*Text excerpt*.
====

Basically we discovered an issue with our CAA record checking system. If the
system timed out, we would treat the failure as a DNS failure instead of an
internal failure. Per the BRs Section 3.2.2:

"CAs are permitted to treat a record lookup failure as permission to issue
if:

. the failure is outside the CA's infrastructure;

. the lookup has been retried at least once; and

. the domain's zone does not have a DNSSEC validation chain to the ICANN
root"



The failure was not outside our infrastructure so issuance was improper.



We checked all the applicable CAA records and found 16 where the CAA record
would not permit us to issue if we were issuing a new cert today. What we
are proposing is to revoke these certificates and reissue them (if they pass
all the proper checks). The rest would pass if we issued today so we were
going to leave these where they are while disclosing them to the Mozilla
community.



Jeremy Rowley

unread,
May 10, 2019, 3:55:35 PM5/10/19
to ry...@sleevi.com, mozilla-dev-s...@lists.mozilla.org
The analysis was basically that all the verification documents are still good, which means if we issued the cert today, the issuance would pass without further checks (since the data itself is good for 825 days). Because of this, customers with domains that didn’t prohibit Digicert in their CAA record (anywhere in the chain) could simply reissue the certificate without a problem. We could require this of all customers. For the 16, issuance would fail if the CAA check was performed today. Therefore, we want to revoke those.



The one reason I wanted more time to respond is that we think we may have most CAA records in our Splunk data for the time of issuance. Our new plan is that we will revoke all certs unless we can confirm the CAA record was permissive at the time of issuance. I don’t know the number of certs that we will revoke yet. I’ll post an update when we compare the Splunk data to the issuance data.



The real problem was the CA would kick off a request to the CAA checker. If the CA encountered an error, the request would time out. The CAA record may still have checked the CAA records appropriately but the CA never pulled the information to verify issuance authorization. So it’s a mis-issuance unless we can pull the data and prove it wasn’t. Combing through the archive data will take a while.



Jeremy



From: Ryan Sleevi <ry...@sleevi.com>
Sent: Friday, May 10, 2019 11:54 AM
To: Jeremy Rowley <jeremy...@digicert.com>
Cc: mozilla-dev-s...@lists.mozilla.org
Subject: Re: CAA record checking issue







On Thu, May 9, 2019 at 10:05 PM Jeremy Rowley via dev-security-policy <dev-secur...@lists.mozilla.org <mailto:dev-secur...@lists.mozilla.org> > wrote:

We checked all the applicable CAA records and found 16 where the CAA record
would not permit us to issue if we were issuing a new cert today. What we
are proposing is to revoke these certificates and reissue them (if they pass
all the proper checks). The rest would pass if we issued today so we were
going to leave these where they are while disclosing them to the Mozilla
community.



Ryan Sleevi

unread,
May 10, 2019, 4:15:58 PM5/10/19
to Jeremy Rowley, ry...@sleevi.com, mozilla-dev-s...@lists.mozilla.org
On Fri, May 10, 2019 at 3:55 PM Jeremy Rowley <jeremy...@digicert.com>
wrote:

> The analysis was basically that all the verification documents are still
> good, which means if we issued the cert today, the issuance would pass
> without further checks (since the data itself is good for 825 days).

====

*Data for analysis*.
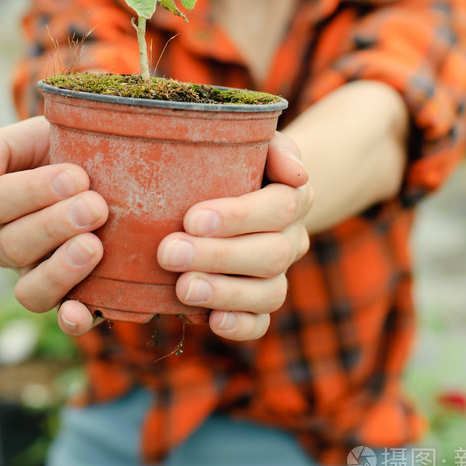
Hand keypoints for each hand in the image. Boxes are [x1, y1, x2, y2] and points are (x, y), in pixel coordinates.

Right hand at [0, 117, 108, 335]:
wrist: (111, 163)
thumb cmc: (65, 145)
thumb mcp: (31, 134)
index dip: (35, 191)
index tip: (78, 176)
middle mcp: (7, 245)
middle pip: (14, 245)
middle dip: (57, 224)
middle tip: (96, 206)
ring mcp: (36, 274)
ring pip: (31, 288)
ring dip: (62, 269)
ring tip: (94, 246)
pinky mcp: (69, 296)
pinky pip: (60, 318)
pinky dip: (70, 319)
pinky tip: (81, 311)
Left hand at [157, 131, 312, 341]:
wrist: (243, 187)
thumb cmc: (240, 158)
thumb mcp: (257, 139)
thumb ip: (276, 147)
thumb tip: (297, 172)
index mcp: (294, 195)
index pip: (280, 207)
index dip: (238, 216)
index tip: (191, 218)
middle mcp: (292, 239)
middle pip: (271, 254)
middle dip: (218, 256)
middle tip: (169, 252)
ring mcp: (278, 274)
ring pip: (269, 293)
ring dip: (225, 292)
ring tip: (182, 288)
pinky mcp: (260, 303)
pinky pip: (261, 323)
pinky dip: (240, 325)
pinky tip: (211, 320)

====

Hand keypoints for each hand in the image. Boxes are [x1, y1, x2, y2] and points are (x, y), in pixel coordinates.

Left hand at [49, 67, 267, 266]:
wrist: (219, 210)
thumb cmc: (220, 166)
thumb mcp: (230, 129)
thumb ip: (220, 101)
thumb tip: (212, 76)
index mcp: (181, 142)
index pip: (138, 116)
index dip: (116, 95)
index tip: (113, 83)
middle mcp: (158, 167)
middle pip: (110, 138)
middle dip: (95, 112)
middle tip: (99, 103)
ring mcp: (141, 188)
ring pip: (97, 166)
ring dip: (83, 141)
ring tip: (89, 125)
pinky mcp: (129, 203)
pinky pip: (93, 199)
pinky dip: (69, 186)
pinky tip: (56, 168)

====

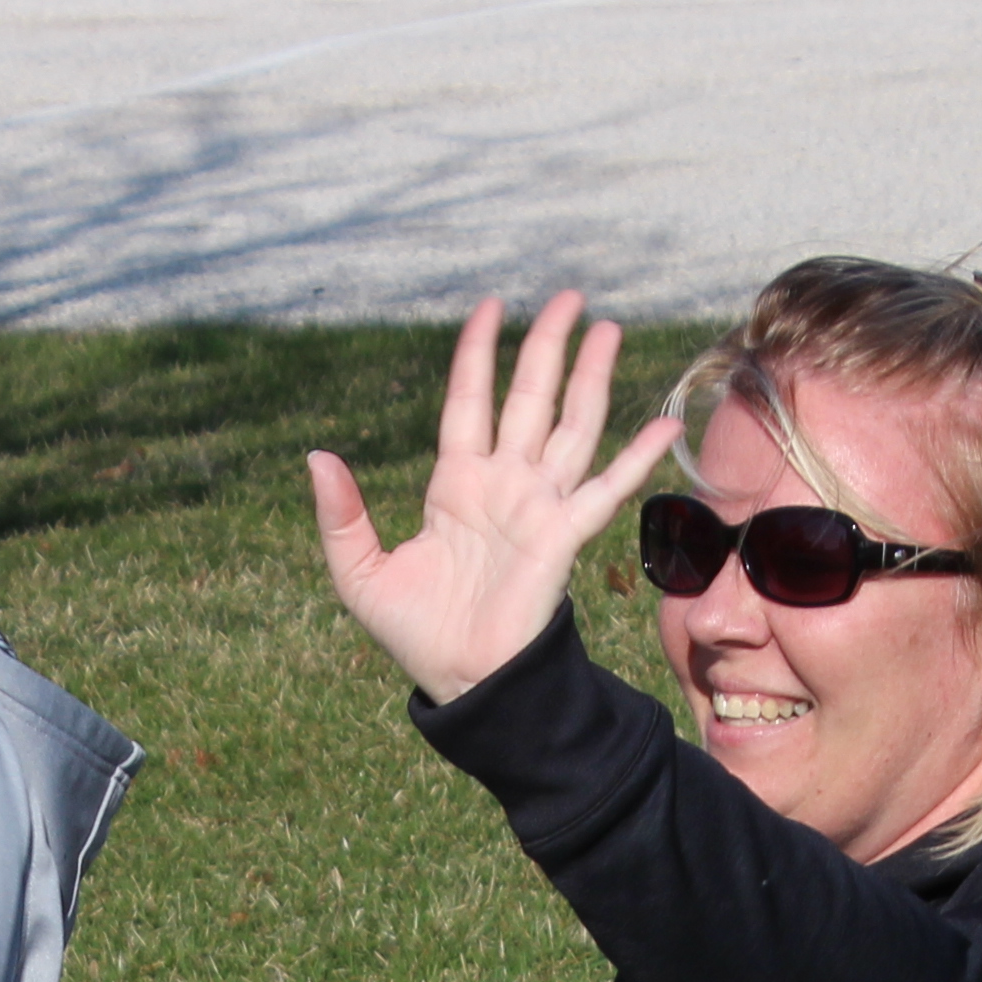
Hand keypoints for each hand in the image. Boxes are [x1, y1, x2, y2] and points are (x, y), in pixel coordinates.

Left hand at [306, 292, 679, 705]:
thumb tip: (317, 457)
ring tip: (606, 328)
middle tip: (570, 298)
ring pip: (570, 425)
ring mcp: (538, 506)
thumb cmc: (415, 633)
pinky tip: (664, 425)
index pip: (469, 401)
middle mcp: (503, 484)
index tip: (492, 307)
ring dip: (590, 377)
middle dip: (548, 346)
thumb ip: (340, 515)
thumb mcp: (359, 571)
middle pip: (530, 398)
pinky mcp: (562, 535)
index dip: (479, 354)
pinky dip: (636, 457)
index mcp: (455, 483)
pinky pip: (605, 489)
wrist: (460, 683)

====

*Requirement*.
Please answer the following from the CAA record checking thread:
(a) How many cases were found where the CAA record would not permit issuance of a new cert today?
(b) For how many days is the verification data good?
(c) In what data might most CAA records for the time of issuance be found?

*Your response*.
(a) 16
(b) 825 days
(c) Splunk data